__PROMPT 1__:
Answer these questions using the article on unconventional gas and climate change, one answer per line:
(a) Which research organization is Tom Wigley with?
(b) In which journal are his findings due to be published?
(c) Which university are Professors Robert Howarth and Anthony Ingraffea from?
__PROMPT 2__: The article on unconventional gas and climate change names the gas operations that fugitive methane comes from. List every one of them.
__PROMPT 3__: Write the next few sentences of the article on unconventional gas and climate change, picking up after its last sentence.

Reliance on Unconventional Gas is No Good for Climate, Says Scientist Tom Wigley

A partial shift from coal to unconventional gas on a worldwide scale will continue to accelerate climate change for a significant amount of time, according to Tom Wigley of the National Center for Atmospheric Research (NCAR). An increased reliance on gas would eventually reverse the warming trend but would only decelerate climate change by a few tenths of a degree. According to Wigley’s findings, that miniscule change will only feasibly occur sometime between 2050 and 2140, depending on the severity of fugitive methane from gas drilling, processing, and transport operations. 

Tom Wrigley, senior research associate at NCAR, is due to publish these findings next month in the peer-reviewed journal Climatic Change Letters. The journal recently received significant attention on this topic after publishing the striking findings of Professors Robert Howarth and Anthony Ingraffea. The Cornell University scientists performed a lifecycle analysis of the major fossil fuels to discover that unconventional gas offers little to no climate advantage over coal.

__RECORDS__:
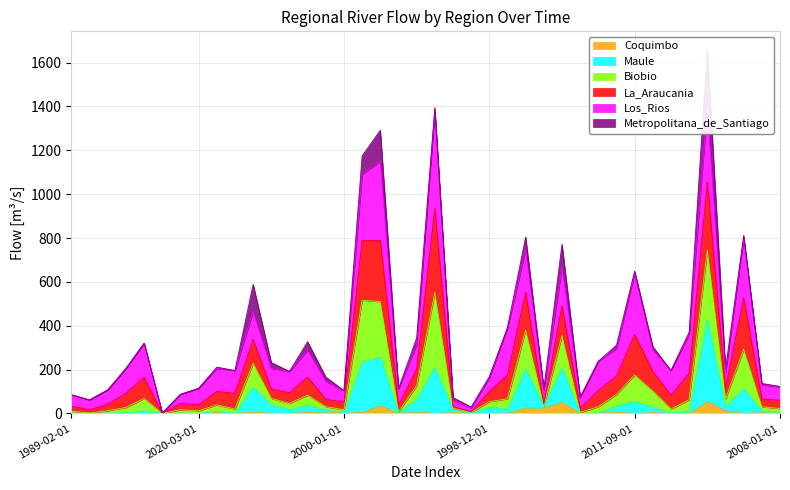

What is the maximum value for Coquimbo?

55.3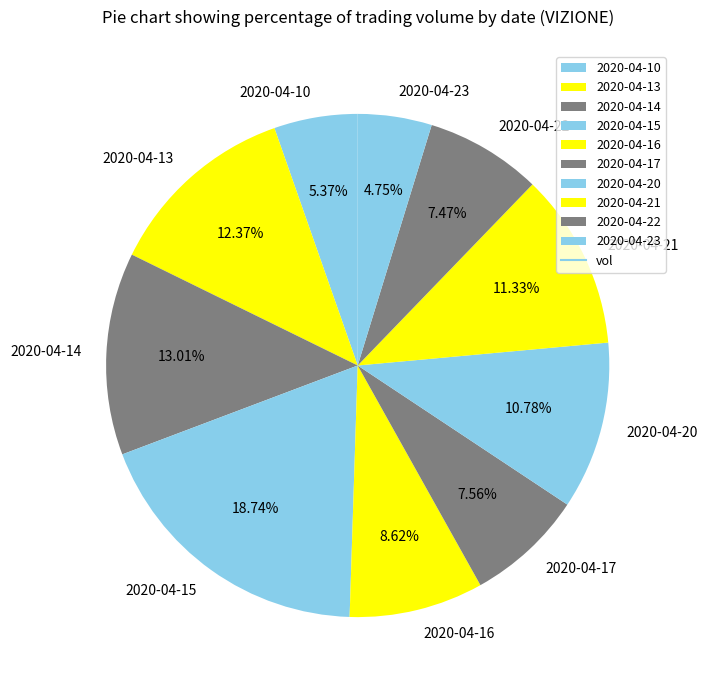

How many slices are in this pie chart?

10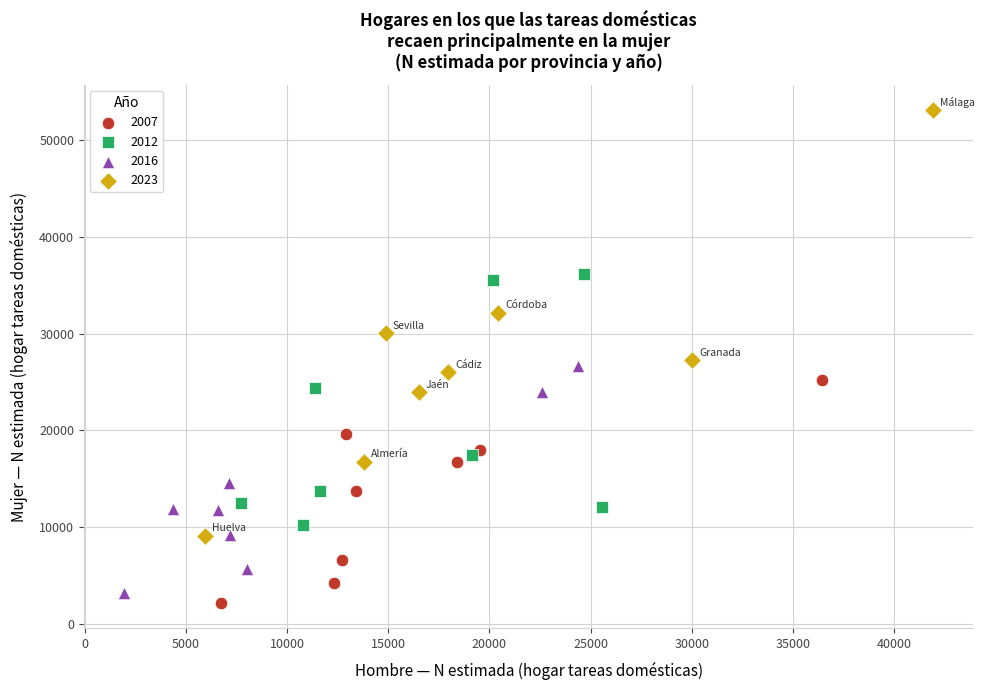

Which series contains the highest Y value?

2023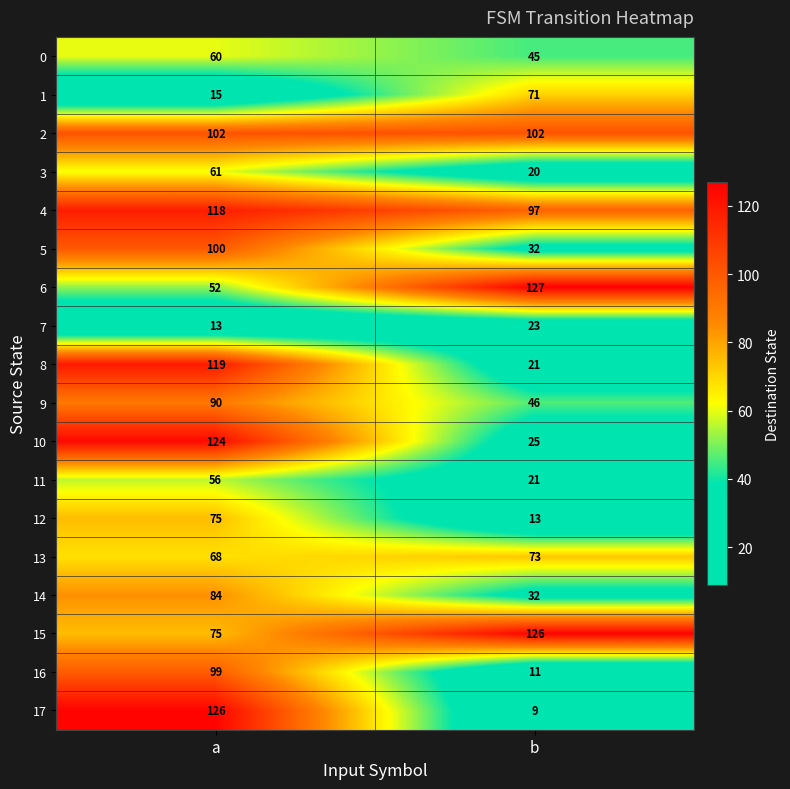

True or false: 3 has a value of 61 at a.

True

__RESPONSE BOX 1__:
(a) The National Center for Atmospheric Research (NCAR)
(b) Climatic Change Letters
(c) Cornell University

__RESPONSE BOX 2__: Drilling, processing, transport

__RESPONSE BOX 3__:
The hotly contested findings sent a shock wave through the gas industry and environmental community alike, challenging the notion that the continent’s vast reserves of unconventional gas could or should serve as an alternative, interim fuel during the switch to a low-carbon economy. Wigley’s findings also pose a significant challenge to this assumption.
 
“Relying more on natural gas would reduce emissions of carbon dioxide, but it would do little to help solve the climate problem,” Wigley told Science Daily. “It would be many decades before it would slow down global warming at all, and even then it would just be making a difference around the edges.”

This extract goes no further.